The meeting will also cover priority projects and take a deeper look at the Mayor Harry Kim’s proposed $573 million county budget.
Providing the legislative review will be Rep. David Tarnas, who just hours earlier will have participated in “sine die”—the official conclusion of session at the Capitol. He will review accomplishments, disappointments and some of the background, including what to expect in terms of Gov. David Ige’s review and approval process.
Then, Council Chair Aaron Chung will share personal insights on the now five-month old county legislative body, providing a glimpse of “the personnel capital” of council members.
“I’m very impressed by the quality and diversity of skills and life experiences that this council embodies; it ensures that a balanced perspective is brought to bear as we work through addressing our county’s needs, challenges and aspirations,” said Chair Chung.
Then, Chair Chung and North-South Kohala Councilman Dr. Tim Richards will dig into the mayor’s proposed county budget, which reflects a significant increase in proposed spending—going from the current fiscal year budget of $518 million to a proposed $573 million. The budget includes an increase in the General Excise Tax and other fees.
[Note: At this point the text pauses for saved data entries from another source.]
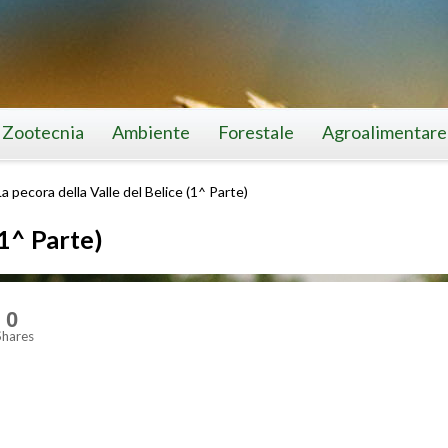
Zootecnia
Ambiente
Forestale
Agroalimentare
La pecora della Valle del Belice (1^ Parte)
(1^ Parte)
0
Shares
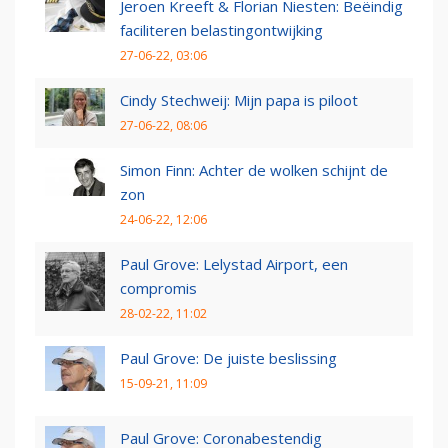
Jeroen Kreeft & Florian Niesten: Beëindig
faciliteren belastingontwijking
27-06-22, 03:06
Cindy Stechweij: Mijn papa is piloot
27-06-22, 08:06
Simon Finn: Achter de wolken schijnt de
zon
24-06-22, 12:06
Paul Grove: Lelystad Airport, een
compromis
28-02-22, 11:02
Paul Grove: De juiste beslissing
15-09-21, 11:09
Paul Grove: Coronabestendig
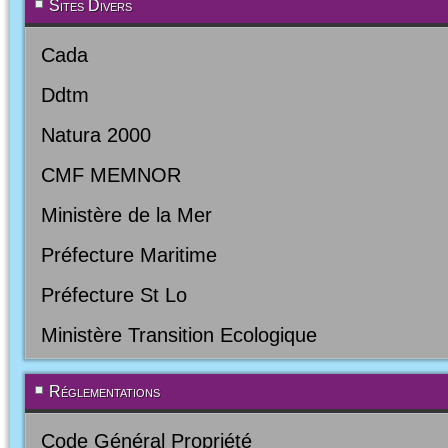
Sites Divers
Cada
Ddtm
Natura 2000
CMF MEMNOR
Ministère de la Mer
Préfecture Maritime
Préfecture St Lo
Ministère Transition Ecologique
Réglementations
Code Général Propriété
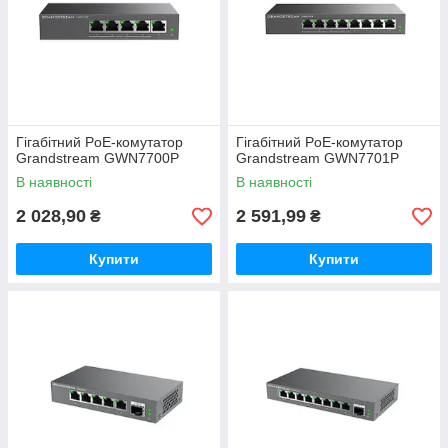
Гігабітний PoE-комутатор
Гігабітний PoE-комутатор
Grandstream GWN7700P
Grandstream GWN7701P
В наявності
В наявності
2 028,90
2 591,99
₴
₴
Купити
Купити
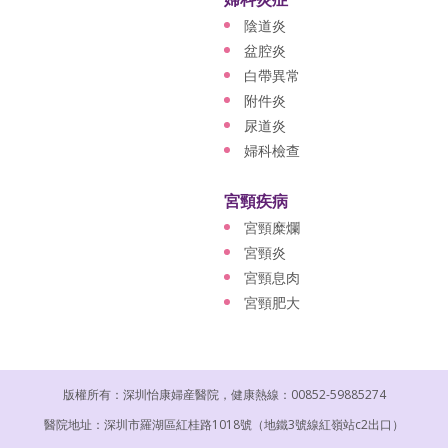
陰道炎
盆腔炎
白帶異常
附件炎
尿道炎
婦科檢查
宮頸疾病
宮頸糜爛
宮頸炎
宮頸息肉
宮頸肥大
版權所有：深圳怡康婦産醫院，健康熱線：00852-59885274
醫院地址：深圳市羅湖區紅桂路1018號（地鐵3號線紅嶺站c2出口）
The meeting will also explore council priorities regarding planning, climate change, public safety, housing, parks and recreation, senior services, environmental management and economic development, including agriculture, visitor industry and employment diversification.
They also will discuss plans and timing for the one-time $60 million allocation authorized by the 2019 State Legislature for emergency recovery.
The discussions will be followed by a question-and-answer session.
This agenda reflects a change, as the meeting was previously planned to include an introduction of the proposed Nakahili Workforce Family Agricultural Community—an innovative 1,200-unit development on property in Waikoloa near the intersection of Māmalahoa Highway with Waikoloa Road, south of Waimea and mauka of Waikoloa Village.
Explaining the postponement of the Nakahili presentation, Project Manager Greg Brown said, “In working with the mayor’s office, they have suggested some alternate ways to facilitate the project with lower impacts. This could help simplify and expedite the process. We will make our final decisions on this over the next few months with further meetings. Through this, we will then have a clear path to present on how we intend to develop the property.”
As usual at WCA Town Meetings, Community Policing will provide a public safety report.
WCA’s spotlighted not-for-profit organization for the May Town Meeting will be Waimea Trails and Greenways—a now a 20-plus year community dream to provide a safe pedestrian and bike-friendly alternate path along Waikoloa Stream. Over the years, a core group of community volunteers has met almost every Monday to discuss the maintenance of the trail and plan with county, state and federal agencies, planners, landowners and interested friends to bring this to reality.
Chair ClemLam, AIA, will provide the update.
As always at town meetings, attendees will be asked consider making a tax-deductible donation to the spotlighted organization.
Steaming hot coffee will be provided, compliments of Starbucks, and cookies or a light snack will be donated by WCA Board members.